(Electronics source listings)
>>>>

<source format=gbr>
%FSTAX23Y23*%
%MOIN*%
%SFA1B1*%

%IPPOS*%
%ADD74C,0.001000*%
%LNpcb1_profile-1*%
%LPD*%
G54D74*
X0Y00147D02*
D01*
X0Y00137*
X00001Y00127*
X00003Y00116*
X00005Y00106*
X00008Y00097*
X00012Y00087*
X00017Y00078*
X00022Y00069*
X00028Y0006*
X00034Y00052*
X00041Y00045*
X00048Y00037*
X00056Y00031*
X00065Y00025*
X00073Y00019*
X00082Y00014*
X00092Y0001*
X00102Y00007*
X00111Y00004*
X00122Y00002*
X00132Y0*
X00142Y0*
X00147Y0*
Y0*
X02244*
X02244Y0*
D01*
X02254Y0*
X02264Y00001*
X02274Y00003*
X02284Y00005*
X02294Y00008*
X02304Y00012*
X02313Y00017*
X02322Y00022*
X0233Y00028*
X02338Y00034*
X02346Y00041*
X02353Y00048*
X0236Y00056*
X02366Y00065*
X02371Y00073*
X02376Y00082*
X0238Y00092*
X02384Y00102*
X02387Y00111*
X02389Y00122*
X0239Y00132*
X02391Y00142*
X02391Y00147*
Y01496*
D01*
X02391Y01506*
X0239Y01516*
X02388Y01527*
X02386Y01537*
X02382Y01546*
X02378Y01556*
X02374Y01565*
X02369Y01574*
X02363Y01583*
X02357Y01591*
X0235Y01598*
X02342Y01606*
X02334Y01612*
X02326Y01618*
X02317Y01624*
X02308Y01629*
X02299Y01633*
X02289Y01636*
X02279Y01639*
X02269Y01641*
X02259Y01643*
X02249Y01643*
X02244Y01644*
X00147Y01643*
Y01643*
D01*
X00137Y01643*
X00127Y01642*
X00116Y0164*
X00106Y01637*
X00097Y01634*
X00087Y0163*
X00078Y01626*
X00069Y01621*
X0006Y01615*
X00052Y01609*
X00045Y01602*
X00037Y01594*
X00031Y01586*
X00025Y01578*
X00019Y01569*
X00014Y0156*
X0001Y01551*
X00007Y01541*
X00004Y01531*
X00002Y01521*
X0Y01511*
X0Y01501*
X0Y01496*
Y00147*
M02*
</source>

<<<<
>>>>

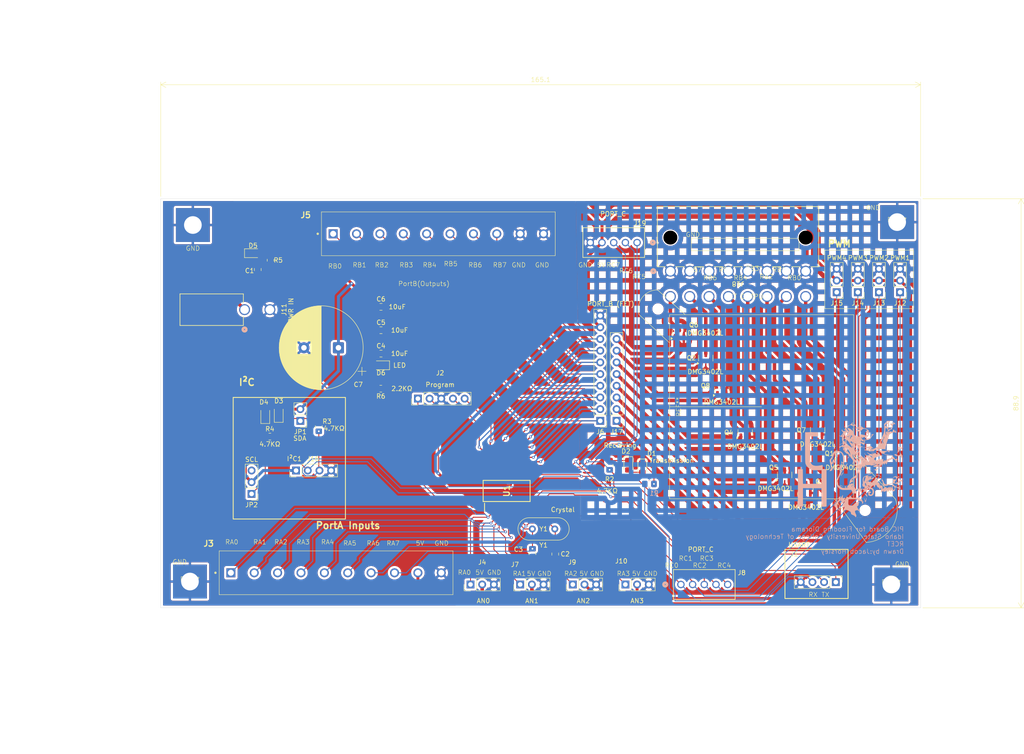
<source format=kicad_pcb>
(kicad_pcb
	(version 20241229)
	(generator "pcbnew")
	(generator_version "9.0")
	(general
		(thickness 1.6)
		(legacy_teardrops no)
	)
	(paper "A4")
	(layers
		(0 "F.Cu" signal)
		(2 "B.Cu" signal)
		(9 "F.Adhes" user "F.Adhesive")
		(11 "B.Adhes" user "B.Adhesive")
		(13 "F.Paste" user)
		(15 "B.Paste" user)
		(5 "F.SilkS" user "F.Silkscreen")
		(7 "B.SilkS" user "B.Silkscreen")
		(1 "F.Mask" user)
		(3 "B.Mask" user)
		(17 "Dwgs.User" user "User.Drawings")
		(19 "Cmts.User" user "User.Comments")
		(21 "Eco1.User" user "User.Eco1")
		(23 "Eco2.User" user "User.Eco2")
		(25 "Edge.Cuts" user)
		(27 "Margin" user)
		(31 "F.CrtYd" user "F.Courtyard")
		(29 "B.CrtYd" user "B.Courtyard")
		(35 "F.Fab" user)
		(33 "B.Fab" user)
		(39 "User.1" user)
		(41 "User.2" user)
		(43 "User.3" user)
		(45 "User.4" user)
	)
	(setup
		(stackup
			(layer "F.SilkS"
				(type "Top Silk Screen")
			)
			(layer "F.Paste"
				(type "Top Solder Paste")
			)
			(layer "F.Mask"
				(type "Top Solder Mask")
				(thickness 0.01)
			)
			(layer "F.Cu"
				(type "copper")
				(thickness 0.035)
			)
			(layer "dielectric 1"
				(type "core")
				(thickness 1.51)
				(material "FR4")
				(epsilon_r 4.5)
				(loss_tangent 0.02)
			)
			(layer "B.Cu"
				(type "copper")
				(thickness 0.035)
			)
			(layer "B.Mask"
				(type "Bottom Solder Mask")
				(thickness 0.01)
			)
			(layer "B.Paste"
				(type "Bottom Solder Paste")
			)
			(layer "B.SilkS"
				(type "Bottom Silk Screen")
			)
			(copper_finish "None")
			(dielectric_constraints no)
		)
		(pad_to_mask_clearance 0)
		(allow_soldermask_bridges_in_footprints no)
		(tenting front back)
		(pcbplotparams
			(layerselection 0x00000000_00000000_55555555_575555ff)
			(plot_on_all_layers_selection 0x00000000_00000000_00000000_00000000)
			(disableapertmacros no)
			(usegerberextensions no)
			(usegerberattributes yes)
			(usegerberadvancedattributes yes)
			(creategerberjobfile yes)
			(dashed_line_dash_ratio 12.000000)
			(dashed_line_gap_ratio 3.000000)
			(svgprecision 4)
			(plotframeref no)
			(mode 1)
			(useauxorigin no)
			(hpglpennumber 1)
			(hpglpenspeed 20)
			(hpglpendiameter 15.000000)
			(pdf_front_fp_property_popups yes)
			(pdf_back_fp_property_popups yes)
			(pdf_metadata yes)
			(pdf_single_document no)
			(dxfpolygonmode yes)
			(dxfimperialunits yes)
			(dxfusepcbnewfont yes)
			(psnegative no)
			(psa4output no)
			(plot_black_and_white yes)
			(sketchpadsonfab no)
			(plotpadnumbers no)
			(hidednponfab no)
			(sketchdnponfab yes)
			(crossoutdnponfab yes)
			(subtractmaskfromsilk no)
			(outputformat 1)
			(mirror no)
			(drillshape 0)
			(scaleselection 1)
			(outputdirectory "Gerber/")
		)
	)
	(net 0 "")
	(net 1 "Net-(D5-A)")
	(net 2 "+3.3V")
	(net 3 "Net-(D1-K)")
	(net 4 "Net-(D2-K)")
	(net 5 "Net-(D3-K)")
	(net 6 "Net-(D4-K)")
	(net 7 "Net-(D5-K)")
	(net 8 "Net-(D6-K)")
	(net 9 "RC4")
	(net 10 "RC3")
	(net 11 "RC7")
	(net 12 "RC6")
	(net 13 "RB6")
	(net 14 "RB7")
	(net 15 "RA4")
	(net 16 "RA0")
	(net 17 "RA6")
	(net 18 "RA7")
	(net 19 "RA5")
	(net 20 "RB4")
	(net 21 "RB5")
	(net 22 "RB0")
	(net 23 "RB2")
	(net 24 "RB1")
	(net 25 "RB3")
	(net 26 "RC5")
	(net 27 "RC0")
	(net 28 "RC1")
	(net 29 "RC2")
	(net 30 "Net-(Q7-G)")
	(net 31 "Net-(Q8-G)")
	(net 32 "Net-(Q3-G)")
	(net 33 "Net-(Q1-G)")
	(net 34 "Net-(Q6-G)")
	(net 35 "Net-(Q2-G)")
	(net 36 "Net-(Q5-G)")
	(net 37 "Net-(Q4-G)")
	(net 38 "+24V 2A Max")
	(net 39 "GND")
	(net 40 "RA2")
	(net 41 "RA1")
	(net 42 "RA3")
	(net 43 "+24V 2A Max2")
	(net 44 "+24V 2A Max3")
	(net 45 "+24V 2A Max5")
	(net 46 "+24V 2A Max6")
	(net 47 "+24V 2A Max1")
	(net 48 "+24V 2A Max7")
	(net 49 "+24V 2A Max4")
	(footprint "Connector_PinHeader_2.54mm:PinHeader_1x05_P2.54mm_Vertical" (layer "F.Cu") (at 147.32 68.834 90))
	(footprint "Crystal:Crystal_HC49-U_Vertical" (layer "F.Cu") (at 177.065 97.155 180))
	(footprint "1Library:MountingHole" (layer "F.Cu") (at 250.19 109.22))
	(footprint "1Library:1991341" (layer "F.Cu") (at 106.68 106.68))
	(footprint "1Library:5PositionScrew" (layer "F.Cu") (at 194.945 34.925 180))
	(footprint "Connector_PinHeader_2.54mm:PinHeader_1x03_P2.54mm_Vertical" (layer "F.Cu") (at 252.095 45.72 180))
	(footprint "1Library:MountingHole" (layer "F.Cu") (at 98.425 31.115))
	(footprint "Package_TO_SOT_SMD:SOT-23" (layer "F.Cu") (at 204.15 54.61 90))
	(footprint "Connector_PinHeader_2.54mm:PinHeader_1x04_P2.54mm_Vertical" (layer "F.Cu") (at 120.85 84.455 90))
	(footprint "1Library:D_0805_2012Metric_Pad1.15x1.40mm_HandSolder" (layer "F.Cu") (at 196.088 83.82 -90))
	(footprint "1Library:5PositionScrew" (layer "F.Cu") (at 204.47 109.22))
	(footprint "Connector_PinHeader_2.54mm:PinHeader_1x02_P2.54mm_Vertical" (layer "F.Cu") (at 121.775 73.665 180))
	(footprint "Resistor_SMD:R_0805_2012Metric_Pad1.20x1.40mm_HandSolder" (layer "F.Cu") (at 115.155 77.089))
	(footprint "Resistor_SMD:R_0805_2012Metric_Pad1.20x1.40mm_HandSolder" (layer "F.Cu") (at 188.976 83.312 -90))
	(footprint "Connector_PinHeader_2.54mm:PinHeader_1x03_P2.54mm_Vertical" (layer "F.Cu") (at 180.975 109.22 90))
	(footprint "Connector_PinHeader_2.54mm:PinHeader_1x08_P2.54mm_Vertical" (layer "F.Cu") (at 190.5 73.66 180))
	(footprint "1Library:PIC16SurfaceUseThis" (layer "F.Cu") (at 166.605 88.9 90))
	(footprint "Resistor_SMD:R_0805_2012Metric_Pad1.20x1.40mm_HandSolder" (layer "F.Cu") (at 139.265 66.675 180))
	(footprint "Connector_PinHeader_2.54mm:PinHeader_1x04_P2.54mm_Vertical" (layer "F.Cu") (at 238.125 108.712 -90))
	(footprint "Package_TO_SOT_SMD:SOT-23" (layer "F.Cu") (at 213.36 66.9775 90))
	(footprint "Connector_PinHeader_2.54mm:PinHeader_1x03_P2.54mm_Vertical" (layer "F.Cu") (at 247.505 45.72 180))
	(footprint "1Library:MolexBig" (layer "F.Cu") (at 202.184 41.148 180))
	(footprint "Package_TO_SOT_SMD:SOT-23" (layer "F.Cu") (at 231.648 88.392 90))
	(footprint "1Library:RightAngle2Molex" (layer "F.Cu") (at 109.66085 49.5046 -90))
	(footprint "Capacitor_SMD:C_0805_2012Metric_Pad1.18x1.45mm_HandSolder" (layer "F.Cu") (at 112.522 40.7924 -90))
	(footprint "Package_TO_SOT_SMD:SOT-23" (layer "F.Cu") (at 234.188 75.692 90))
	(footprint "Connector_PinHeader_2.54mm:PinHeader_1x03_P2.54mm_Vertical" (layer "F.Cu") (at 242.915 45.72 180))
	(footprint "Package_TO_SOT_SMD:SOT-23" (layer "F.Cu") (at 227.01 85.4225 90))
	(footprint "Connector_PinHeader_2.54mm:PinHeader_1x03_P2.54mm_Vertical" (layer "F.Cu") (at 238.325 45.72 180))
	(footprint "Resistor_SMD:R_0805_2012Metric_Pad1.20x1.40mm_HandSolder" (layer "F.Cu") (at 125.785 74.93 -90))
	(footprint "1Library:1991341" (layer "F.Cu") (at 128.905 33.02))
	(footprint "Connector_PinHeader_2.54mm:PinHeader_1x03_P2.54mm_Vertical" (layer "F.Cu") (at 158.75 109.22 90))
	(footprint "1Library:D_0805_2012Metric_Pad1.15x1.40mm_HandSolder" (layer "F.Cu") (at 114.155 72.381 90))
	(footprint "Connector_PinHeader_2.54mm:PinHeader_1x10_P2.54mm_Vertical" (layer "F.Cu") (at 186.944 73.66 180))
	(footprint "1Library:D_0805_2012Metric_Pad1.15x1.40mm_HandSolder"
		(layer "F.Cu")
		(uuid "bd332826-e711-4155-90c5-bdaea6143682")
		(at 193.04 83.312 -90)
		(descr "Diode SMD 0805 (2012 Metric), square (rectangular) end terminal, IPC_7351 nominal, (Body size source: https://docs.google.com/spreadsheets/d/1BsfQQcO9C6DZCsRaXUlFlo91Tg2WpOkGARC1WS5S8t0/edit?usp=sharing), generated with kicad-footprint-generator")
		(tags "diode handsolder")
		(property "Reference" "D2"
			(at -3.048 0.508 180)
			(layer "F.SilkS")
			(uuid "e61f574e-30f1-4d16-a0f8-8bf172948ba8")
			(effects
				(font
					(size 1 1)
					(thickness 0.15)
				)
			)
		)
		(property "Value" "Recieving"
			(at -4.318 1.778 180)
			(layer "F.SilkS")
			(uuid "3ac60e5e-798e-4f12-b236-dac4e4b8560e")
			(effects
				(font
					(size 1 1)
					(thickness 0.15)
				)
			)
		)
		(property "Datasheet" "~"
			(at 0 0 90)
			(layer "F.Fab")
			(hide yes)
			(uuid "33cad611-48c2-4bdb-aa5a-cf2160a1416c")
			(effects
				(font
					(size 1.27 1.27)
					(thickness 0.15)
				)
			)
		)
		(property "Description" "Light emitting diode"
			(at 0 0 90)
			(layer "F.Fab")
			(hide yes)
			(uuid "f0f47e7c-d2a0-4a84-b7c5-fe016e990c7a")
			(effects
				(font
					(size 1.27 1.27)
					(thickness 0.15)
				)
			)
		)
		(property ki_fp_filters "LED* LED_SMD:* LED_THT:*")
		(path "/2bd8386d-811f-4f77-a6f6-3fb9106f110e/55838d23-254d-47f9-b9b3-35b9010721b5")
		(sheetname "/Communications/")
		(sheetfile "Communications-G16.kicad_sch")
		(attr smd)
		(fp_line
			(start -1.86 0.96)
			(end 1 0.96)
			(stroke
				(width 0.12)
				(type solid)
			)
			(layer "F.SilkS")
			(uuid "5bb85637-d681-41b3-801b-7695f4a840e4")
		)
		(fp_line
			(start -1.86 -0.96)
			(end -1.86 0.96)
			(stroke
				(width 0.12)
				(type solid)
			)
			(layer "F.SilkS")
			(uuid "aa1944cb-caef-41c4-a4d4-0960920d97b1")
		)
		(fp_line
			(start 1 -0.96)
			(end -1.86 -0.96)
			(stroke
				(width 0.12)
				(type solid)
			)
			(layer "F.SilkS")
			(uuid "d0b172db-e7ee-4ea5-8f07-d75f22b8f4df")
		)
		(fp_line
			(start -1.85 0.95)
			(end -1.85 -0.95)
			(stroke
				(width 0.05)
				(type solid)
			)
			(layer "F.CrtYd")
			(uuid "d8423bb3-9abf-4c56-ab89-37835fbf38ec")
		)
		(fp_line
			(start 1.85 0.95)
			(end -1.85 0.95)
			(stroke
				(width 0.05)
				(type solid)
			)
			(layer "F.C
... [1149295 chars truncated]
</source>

<<<<

Given the records above, return exactly the lines starting at the line containing "X02284Y00005*" and ending at the line containing "X02391Y00142*", including both.

X02284Y00005*
X02294Y00008*
X02304Y00012*
X02313Y00017*
X02322Y00022*
X0233Y00028*
X02338Y00034*
X02346Y00041*
X02353Y00048*
X0236Y00056*
X02366Y00065*
X02371Y00073*
X02376Y00082*
X0238Y00092*
X02384Y00102*
X02387Y00111*
X02389Y00122*
X0239Y00132*
X02391Y00142*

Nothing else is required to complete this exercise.